ASSIGNED TASK> Change every "Меню" in the listing below to "Menu" and write the listing out again with nothing else altered. Leave out the pictures.

PROVIDED DATA>
== Segment start ==

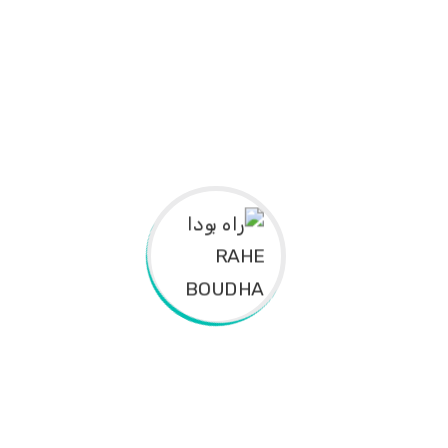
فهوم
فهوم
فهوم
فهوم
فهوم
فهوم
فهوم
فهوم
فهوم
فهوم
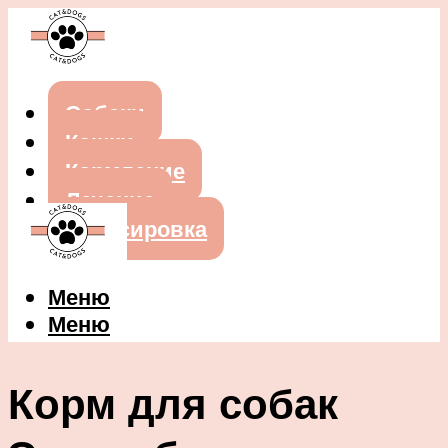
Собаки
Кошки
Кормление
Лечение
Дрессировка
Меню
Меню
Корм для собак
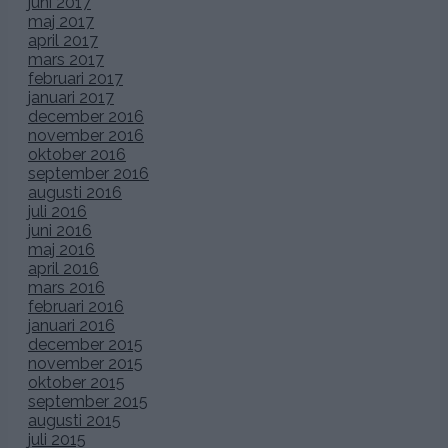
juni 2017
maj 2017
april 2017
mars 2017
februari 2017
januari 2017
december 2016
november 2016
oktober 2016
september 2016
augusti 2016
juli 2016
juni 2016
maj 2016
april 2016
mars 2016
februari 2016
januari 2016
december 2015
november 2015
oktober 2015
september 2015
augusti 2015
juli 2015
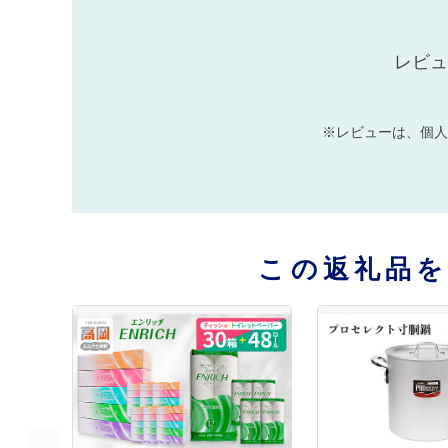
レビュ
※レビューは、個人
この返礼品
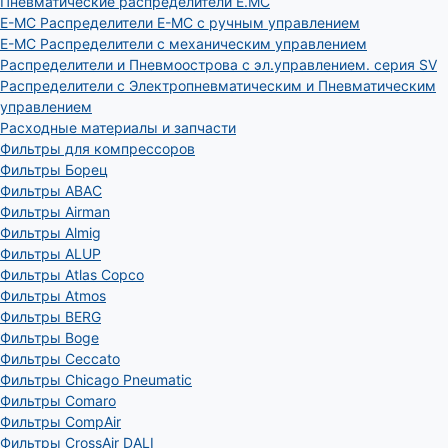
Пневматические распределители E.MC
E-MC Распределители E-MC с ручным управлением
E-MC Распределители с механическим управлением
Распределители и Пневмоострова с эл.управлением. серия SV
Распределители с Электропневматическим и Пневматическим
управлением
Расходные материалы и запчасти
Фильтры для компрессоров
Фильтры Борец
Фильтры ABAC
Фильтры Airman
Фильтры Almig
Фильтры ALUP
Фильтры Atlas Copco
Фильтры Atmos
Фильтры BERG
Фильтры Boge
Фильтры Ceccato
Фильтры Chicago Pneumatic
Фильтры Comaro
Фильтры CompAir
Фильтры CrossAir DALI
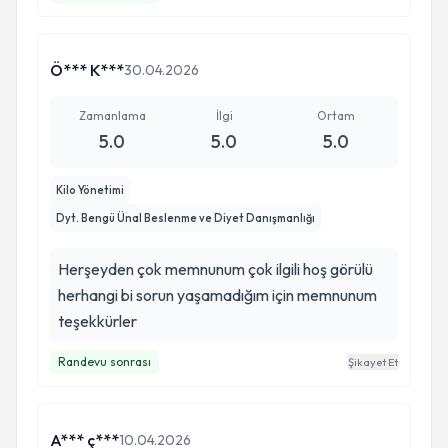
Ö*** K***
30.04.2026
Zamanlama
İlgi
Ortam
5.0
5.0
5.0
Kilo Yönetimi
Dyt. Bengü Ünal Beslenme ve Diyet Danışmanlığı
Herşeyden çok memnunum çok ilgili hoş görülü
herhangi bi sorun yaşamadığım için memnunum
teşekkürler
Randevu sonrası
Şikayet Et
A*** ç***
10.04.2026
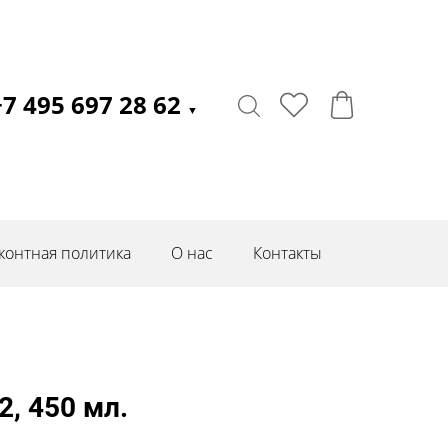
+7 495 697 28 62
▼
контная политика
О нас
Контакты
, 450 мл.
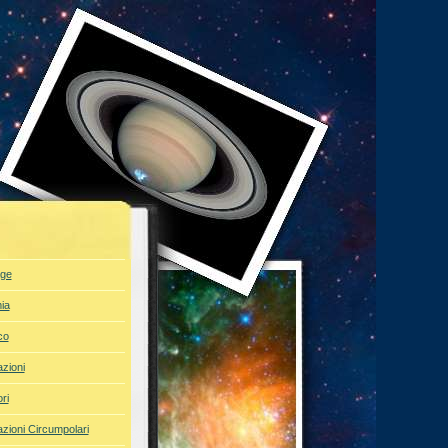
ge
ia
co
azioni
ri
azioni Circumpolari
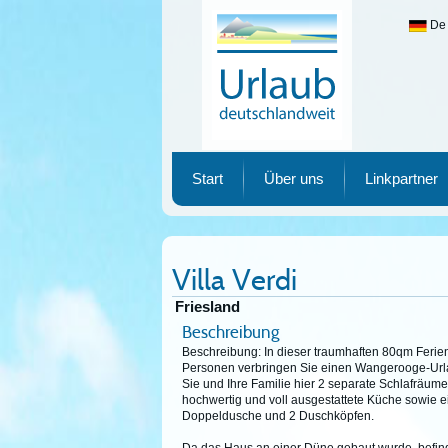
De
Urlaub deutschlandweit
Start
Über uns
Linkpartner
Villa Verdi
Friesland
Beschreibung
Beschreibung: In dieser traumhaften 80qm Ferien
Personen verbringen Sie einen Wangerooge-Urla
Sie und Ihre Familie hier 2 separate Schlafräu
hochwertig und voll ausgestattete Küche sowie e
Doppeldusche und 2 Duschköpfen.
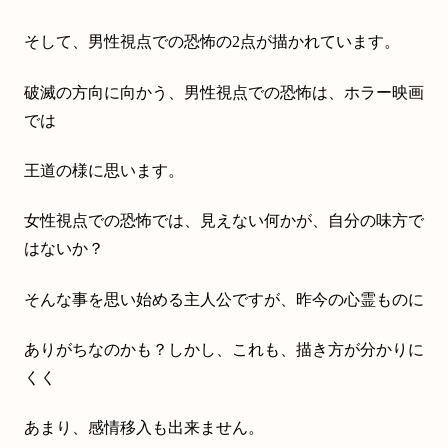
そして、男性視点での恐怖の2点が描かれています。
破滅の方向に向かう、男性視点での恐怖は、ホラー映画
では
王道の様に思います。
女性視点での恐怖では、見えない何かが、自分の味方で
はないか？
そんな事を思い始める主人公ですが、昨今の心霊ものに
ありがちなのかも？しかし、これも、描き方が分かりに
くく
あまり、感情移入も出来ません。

== Segment end ==

RESULT>
فهوم
فهوم
فهوم
فهوم
فهوم
فهوم
فهوم
فهوم
فهوم
فهوم
Собаки
Кошки
Кормление
Лечение
Дрессировка
Menu
Menu
Корм для собак
juni 2017
maj 2017
april 2017
mars 2017
februari 2017
januari 2017
december 2016
november 2016
oktober 2016
september 2016
augusti 2016
juli 2016
juni 2016
maj 2016
april 2016
mars 2016
februari 2016
januari 2016
december 2015
november 2015
oktober 2015
september 2015
augusti 2015
juli 2015
レビュ
※レビューは、個人
この返礼品
Пневматические распределители E.MC
E-MC Распределители E-MC с ручным управлением
E-MC Распределители с механическим управлением
Распределители и Пневмоострова с эл.управлением. серия SV
Распределители с Электропневматическим и Пневматическим
управлением
Расходные материалы и запчасти
Фильтры для компрессоров
Фильтры Борец
Фильтры ABAC
Фильтры Airman
Фильтры Almig
Фильтры ALUP
Фильтры Atlas Copco
Фильтры Atmos
Фильтры BERG
Фильтры Boge
Фильтры Ceccato
Фильтры Chicago Pneumatic
Фильтры Comaro
Фильтры CompAir
Фильтры CrossAir DALI
Ö*** K***
30.04.2026
Zamanlama
İlgi
Ortam
5.0
5.0
5.0
Kilo Yönetimi
Dyt. Bengü Ünal Beslenme ve Diyet Danışmanlığı
Herşeyden çok memnunum çok ilgili hoş görülü
herhangi bi sorun yaşamadığım için memnunum
teşekkürler
Randevu sonrası
Şikayet Et
A*** ç***
10.04.2026
+7 495 697 28 62
▼
контная политика
О нас
Контакты
, 450 мл.
ge
ia
co
azioni
ri
azioni Circumpolari
De
Urlaub deutschlandweit
Start
Über uns
Linkpartner
Villa Verdi
Friesland
Beschreibung
Beschreibung: In dieser traumhaften 80qm Ferien
Personen verbringen Sie einen Wangerooge-Urla
Sie und Ihre Familie hier 2 separate Schlafräu
hochwertig und voll ausgestattete Küche sowie e
Doppeldusche und 2 Duschköpfen.
そして、男性視点での恐怖の2点が描かれています。
破滅の方向に向かう、男性視点での恐怖は、ホラー映画
では
王道の様に思います。
女性視点での恐怖では、見えない何かが、自分の味方で
はないか？
そんな事を思い始める主人公ですが、昨今の心霊ものに
ありがちなのかも？しかし、これも、描き方が分かりに
くく
あまり、感情移入も出来ません。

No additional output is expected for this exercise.